Ryan Keberle requires more slide grease than the average trombonist. The 34-year-old’s fourth album as a leader, Into the Zone (Greenleaf), was released Sept. 30, and he continues to hold down gigs in the Maria Schneider Orchestra, Darcy James Argue’s Secret Society, Miguel Zenón’s “Identities” Big Band, the David Berger Jazz Orchestra, the Ryan Truesdell-directed Gil Evans Project and Pedro Giraudo’s Expanded Ensemble. Keberle’s primary vehicle-and the band heard on Into the Zone-is Catharsis, a pianoless quintet featuring trumpeter Mike Rodriguez, bassist Jorge Roeder, drummer Eric Doob, vocalist Camila Meza and the leader on trombone and melodica.

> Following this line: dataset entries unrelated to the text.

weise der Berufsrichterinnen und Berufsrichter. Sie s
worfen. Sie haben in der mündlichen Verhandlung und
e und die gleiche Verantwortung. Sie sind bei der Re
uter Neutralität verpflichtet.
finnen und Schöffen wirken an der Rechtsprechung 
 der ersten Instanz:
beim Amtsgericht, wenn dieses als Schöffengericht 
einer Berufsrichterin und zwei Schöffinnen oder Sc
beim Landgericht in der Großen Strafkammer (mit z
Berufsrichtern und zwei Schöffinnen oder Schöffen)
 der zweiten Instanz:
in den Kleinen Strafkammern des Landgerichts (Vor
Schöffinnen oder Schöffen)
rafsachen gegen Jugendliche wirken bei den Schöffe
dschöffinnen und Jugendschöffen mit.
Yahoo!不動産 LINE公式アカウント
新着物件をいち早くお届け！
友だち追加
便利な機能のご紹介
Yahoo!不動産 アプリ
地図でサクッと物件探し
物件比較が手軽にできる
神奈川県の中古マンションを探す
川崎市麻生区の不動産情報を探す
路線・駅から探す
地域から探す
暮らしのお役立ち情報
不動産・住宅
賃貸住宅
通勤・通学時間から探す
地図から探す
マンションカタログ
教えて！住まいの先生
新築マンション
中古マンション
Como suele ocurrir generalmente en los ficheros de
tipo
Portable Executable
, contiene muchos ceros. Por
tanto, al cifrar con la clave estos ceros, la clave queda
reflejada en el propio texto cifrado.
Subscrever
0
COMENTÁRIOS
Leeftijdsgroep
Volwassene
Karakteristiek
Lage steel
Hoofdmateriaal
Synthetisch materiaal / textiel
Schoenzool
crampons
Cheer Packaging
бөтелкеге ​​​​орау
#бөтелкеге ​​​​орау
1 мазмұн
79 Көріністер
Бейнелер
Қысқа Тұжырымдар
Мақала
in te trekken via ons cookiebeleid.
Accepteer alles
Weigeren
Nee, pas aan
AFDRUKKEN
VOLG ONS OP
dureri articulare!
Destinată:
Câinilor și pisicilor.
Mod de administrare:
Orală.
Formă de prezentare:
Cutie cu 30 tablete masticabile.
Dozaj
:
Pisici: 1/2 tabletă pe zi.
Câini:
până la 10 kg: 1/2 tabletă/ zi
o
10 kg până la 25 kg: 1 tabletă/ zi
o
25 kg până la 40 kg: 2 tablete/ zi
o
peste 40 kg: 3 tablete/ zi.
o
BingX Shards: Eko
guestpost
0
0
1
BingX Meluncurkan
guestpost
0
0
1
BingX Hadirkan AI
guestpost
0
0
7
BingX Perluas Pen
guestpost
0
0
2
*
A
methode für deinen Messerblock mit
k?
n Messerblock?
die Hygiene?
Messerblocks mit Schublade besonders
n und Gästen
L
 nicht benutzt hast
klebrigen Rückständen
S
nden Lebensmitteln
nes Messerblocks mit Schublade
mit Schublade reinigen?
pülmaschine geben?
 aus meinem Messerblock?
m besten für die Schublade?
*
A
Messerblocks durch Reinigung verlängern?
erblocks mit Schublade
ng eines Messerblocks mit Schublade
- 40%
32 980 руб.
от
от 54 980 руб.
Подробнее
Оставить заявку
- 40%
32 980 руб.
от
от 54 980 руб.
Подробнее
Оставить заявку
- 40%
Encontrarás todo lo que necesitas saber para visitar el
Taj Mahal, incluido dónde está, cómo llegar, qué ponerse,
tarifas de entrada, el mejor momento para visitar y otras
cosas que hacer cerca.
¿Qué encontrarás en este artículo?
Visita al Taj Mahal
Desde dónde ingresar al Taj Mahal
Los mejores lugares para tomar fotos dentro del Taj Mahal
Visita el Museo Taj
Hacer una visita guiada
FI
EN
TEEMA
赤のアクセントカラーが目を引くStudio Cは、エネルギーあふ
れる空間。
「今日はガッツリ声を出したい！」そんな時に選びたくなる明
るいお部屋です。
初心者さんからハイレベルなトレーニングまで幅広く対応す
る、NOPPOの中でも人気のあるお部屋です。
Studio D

The versatile Brooklyn-based musician also plays regularly on Broadway and with the Saturday Night Live Band, and is an established session musician for film and television. As a sideman in pop and rock, Keberle has performed alongside Alicia Keys, Sufjan Stevens and the Welcome Wagon. He recently turned down an international tour with St. Vincent and David Byrne due to a teaching commitment at Hunter College, where he heads the jazz program. With the maddening schedule, Keberle’s composing process is one of bits and pieces. “Since I’m short on time in my day-to-day existence, I might only get 10 minutes on the piano. But if I play something I like, I whip out the iPhone, voice record and tuck it away for another day,” Keberle says.
Growing up in Spokane, Wash., Keberle started on piano at the age of 4 under the tutelage of his mother, a classical piano teacher, but in high school, Keberle’s father, Dan Keberle, recruited him to play trombone in the jazz band at Whitworth University, where he serves as director of jazz studies and trumpet professor. In 1999, Keberle further honed his big-band chops at Manhattan School of Music, studying under Steve Turre, continuing in jazz in Juilliard’s inaugural class with Wycliffe Gordon. To make ends meet, he became the musical director of a Catholic church in Manhattan.
Keberle also currently leads the Hunter College Jazz Ensemble, and using a Hunter grant, formed the Living Legacy Project, an all-star big band comprising original members of classic swing-era ensembles, including baritone saxophonist Joe Temperley, bassist Rufus Reid and trombonist Clarence Banks. “Big band is a huge part of my career,” Keberle says. “The language is an ingrained part of my musical personality and something I’m very passionate about.”
He has been a member of Berger’s large ensemble for the past decade. “Ryan has a terrific ear,” Berger says. “He has perfect pitch and he hears everything.”
Another member of that band, the prolific saxophonist Scott Robinson, is featured on two tracks on Into the Zone. “If I had to only listen to one improviser on any instrument for the rest of my life, I would probably pick Scott,” Keberle says. “He’s such a natural, spontaneous and creative personality and a total master of the tradition, but he sounds like himself. That’s kind of what I strive for.” As for Keberle, he modeled his sound after icons Slide Hampton and J.J. Johnson, who “command the trombone like the instrument you’re taught to use it as in the classical world,” he says. “The concept was to try to play with that same agility, in terms of playing fast, or different registers, but with a big, full sound.”
This free-flowing aesthetic informs Into the Zone, which Keberle explains was inspired in part by arrangers like Bob Brookmeyer as well as works from Ravel, Debussy and Shostakovich. Writing for a pianoless ensemble forced him to create chordal textures using non-harmony instruments. “I found freedom in the restriction, and really embraced the contrapuntal nature of chamber music,” he says.
The frontline being de facto members of the rhythm section posed a technical challenge, though. “With this configuration, Ryan and I are constantly playing, so it’s hard on the chops as far as endurance,” says Rodriguez, “but we’re starting to really connect. It was eye-opening how well Ryan composes for the group.”
As an improviser, Keberle imbues Charlie Parker’s “Cheryl” and Tommy Wolf’s “Ballad of the Sad Young Men” with a virtuosity and lyricism that eschews reflexive facility. “Zone,” the album’s impressionistic closer, follows suit, a plaintive ballad with brass arpeggios that builds to the group’s eponymous catharsis. “It wasn’t set out to be anything, depict anything, or based on some theoretical principle or harmonic device,” Keberle says of the tune. “It was just a song that came in one of those moments of creative clarity.”
This is equally true of “Inevitable Blues,” which opens the new album but was the last piece Keberle composed for it. “The blues is inevitable in jazz, and if it’s not there, then I don’t want to listen to it,” he says. “That doesn’t mean it has to be a 12-bar blues or have your cliché blues licks and growls and groans, but it has to have that soul, it’s got to be coming from that honest, personal place. It’s different for everyone, but you know it when you hear it.”